A new acquisition looks good on Tantalus Systems (Tantalus Systems Stock Quote, Charts, News, Analysts, Financials TSX:GRID), according to Beacon Securities analyst Gabriel Leung. In a Tuesday report to clients, Leung maintained his “Buy” rating on the stock, saying the strategic acquisition expands the addressable market for smart grid solutions company Tantalus.
Burnaby, BC-based Tantalus develops and delivers mission-critical smart grid solutions for public power and electric cooperative utilities to automate and make their distribution grids more reliable, stable and efficient.
The company announced on Tuesday the acquisition of DLC Systems Inc d/b/a Congruitive an enterprise solutions business with the Congruence.IQ (C.IQ) software platform that enables the interoperability of devices across power grids. The deal includes $8 million up front ($3.5 million in cash, 869,565 shares at $1.38 and assuming debt on Congruitive’s balance sheet) and up to $5 million in a two-year earn-out. (All figures in US dollars except where noted otherwise.)
Conguitive sells its software to investor-owned utilities, smart meter vendors and renewable power integrators and had calendar 2021 revenues for software and services of $2.5 million.
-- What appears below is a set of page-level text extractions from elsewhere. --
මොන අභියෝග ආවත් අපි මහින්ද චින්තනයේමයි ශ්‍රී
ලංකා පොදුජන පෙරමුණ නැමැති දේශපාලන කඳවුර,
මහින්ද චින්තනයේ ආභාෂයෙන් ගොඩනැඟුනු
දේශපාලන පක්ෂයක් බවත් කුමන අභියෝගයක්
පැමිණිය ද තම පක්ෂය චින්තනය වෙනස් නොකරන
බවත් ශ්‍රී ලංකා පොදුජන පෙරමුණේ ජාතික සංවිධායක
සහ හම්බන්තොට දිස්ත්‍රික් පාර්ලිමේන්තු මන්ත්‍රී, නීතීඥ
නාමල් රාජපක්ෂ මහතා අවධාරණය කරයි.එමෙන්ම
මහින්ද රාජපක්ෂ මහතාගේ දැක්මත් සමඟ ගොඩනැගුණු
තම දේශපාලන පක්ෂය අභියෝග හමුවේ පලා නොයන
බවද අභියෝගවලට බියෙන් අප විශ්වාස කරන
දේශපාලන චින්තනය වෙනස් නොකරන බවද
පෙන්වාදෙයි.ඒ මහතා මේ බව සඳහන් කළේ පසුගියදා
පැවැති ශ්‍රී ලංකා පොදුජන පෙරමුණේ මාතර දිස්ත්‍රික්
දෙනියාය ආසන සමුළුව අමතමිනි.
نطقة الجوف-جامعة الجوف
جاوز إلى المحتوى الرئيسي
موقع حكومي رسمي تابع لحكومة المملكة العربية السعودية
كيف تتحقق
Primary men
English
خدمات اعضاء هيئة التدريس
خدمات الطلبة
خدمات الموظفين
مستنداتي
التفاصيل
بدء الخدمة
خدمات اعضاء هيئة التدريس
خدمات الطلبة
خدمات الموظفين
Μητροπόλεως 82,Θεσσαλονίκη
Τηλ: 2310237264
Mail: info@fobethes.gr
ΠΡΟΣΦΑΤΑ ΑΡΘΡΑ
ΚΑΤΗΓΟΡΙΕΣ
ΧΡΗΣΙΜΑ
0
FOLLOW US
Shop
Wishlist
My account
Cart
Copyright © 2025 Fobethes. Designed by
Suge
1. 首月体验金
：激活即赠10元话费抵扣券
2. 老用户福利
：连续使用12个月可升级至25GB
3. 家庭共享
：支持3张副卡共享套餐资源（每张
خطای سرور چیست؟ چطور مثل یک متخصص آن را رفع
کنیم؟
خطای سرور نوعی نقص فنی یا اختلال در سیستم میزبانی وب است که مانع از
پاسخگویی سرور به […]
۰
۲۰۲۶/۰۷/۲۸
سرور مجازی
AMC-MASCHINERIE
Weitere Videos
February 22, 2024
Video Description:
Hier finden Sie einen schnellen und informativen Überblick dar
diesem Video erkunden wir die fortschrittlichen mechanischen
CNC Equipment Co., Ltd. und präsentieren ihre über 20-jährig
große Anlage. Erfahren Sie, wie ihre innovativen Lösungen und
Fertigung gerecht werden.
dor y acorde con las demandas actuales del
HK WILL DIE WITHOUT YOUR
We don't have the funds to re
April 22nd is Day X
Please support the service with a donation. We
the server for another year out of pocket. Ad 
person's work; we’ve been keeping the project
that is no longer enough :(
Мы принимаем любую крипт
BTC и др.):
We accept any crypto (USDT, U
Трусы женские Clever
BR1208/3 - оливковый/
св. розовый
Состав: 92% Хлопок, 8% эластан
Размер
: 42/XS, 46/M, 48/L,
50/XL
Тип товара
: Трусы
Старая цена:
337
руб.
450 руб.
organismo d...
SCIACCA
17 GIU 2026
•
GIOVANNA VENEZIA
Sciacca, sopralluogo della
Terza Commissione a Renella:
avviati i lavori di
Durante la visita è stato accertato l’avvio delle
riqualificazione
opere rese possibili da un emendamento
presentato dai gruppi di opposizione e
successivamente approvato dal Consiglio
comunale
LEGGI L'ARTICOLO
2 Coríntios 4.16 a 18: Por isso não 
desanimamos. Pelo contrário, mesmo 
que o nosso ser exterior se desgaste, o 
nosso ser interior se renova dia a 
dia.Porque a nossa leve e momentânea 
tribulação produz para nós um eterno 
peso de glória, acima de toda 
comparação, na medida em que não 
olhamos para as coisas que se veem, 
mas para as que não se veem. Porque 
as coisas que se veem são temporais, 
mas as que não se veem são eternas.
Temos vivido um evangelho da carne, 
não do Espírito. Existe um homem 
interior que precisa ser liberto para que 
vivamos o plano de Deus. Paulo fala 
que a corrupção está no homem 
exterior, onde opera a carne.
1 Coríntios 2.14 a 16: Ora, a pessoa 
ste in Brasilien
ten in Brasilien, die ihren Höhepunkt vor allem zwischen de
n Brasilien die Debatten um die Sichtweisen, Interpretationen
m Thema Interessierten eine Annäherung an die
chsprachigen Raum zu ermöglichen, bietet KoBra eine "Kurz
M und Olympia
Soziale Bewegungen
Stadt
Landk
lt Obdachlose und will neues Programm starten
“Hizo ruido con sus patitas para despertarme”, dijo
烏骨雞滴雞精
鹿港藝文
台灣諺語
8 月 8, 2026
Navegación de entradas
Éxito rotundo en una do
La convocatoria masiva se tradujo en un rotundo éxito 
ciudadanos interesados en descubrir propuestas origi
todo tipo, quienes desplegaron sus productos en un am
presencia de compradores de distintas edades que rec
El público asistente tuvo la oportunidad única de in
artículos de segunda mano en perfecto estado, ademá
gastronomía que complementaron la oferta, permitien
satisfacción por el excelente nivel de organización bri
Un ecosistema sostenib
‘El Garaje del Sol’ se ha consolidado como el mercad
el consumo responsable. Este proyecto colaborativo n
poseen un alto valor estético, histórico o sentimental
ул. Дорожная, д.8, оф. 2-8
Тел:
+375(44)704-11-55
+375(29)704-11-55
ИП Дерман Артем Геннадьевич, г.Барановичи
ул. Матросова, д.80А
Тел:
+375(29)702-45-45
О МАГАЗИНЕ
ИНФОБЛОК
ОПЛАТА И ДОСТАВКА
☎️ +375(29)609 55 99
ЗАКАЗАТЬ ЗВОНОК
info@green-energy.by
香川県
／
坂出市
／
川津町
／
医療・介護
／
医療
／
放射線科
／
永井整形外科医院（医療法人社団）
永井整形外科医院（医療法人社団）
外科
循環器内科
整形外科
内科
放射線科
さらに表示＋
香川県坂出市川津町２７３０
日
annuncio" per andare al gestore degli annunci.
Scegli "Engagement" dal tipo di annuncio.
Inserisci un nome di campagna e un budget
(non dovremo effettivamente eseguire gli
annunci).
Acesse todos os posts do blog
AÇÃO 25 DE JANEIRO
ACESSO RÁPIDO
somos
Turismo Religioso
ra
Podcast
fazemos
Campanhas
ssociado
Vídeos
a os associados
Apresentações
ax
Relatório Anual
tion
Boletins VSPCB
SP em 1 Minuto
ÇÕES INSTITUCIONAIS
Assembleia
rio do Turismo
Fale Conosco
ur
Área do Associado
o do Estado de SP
“C.IQ is a brilliant addition to Tantalus’ existing portfolio of solutions and is core to our mission to help utilities become truly sustainable financially, operationally and environmentally. It accelerates our ability to help public power and electric cooperative utilities prepare for the impact that EVs and roof-top solar panels will have on the reliability of their distribution grids,” said Tantalus CEO Pete Londa in a February 1 press release.
Tantalus said the rise in electric vehicles on the highways and the further development of solar power are instances of what it calls a major inflection point for utilities with “the electrification of everything,” with Tantalus saying the acquisition of Congruitive is central to its strategy.
“Utilities are expected to support the meteoric rise in EVs and DERs despite the massive challenges these new technologies pose to their operational and financial performance. Utilities are also expected to reliably deliver additional power to support EVs even as they’re asked call to decarbonize their business. This is why Tantalus remains strategically dedicated to ensuring utilities are prepared to face these challenges while continuing to serve their communities,” Londa said.
Looking at the deal, Leung said considering the ticket price and debt (which he estimates at about $3.3 million), the takeout valuation is at 3.2x EV/Sales for calendar 2021. With the acquisition, Leung estimated Tantalus at cash of about $11.1 million and debt of about $11.4 million.
“In our opinion, this is a very strategic acquisition for Tantalus as it complements its TUNet platform very well and catapults the company into the forefront of assisting utilities prepare for the integration of EVs and DERs such as solar and storage projects, thereby increasing its total addressable market opportunity,” Leung wrote.
Leung has made adjustments to his estimates and is calling for full fiscal 2021 revenue and EBITDA for Tantalus of $33.6 million and negative $0.8 million, respectively, (compared to 2020’s $33.0 million and $2.6 million, respectively) and fiscal 2022 revenue and EBITDA of $40.8 million and negative $0.2 million, respectively.
On valuation, Leung sees GRID’s EV/Revenue going from 2.0x in 2020 to 2.0x in 2021 to 1.6x in 2022.
“We reiterate our Buy rating and C$4.00 target price, which is based on 3.5x CY22e EV/Sales. The stock currently trades at 1.6x versus comparables at 3.7x,” he said.
At press time, Leung’s C$4.00 target represented a projected one-year return of 122 per cent.
Tantalus Systems began trading on the TSX Venture a year ago and so far has seen its share price drop, currently down 49 per cent over that time span. Year-to-date, the stock is down about five per cent.
The company last reported earnings in mid-November where its Q3 2021 featured revenue of $8.5 million compared to $8.8 million for the prior year period and adjusted EBITDA of negative $580,535 versus positive $951,927 a year earlier. The company said the drop in earnings was primarily due to incremental public company expenses and the reduction in SR&ED (Scientific Research and Experimental Development) funding in 2021.
In other recent news, Tantalus announced in December a partnership with Irby Utilities, a subsidiary of Sonepar USA that offers fibre network solutions. The partnership will see Irby and Tantalus team up to offer utilities Tantalus’ TRUSense Fiber Gateway.
“In partnering with Tantalus, Irby Utilities is able to provide a differentiated solution to our utility customers,” said Geff Smith, VP Technology and Communications at Irby Utilities, in a press release.
“Working together, we will deliver a solution that unlocks significant benefits from utilities’ investments in fibre. Utilities will be able to achieve situational awareness today by accessing data from the edge of the grid—regardless of what AMI system they have deployed—while preparing for the operational and environmental challenges of tomorrow,” Smith said.
Disclosure: Tantalus Systems is an annual sponsor of Cantech Letter.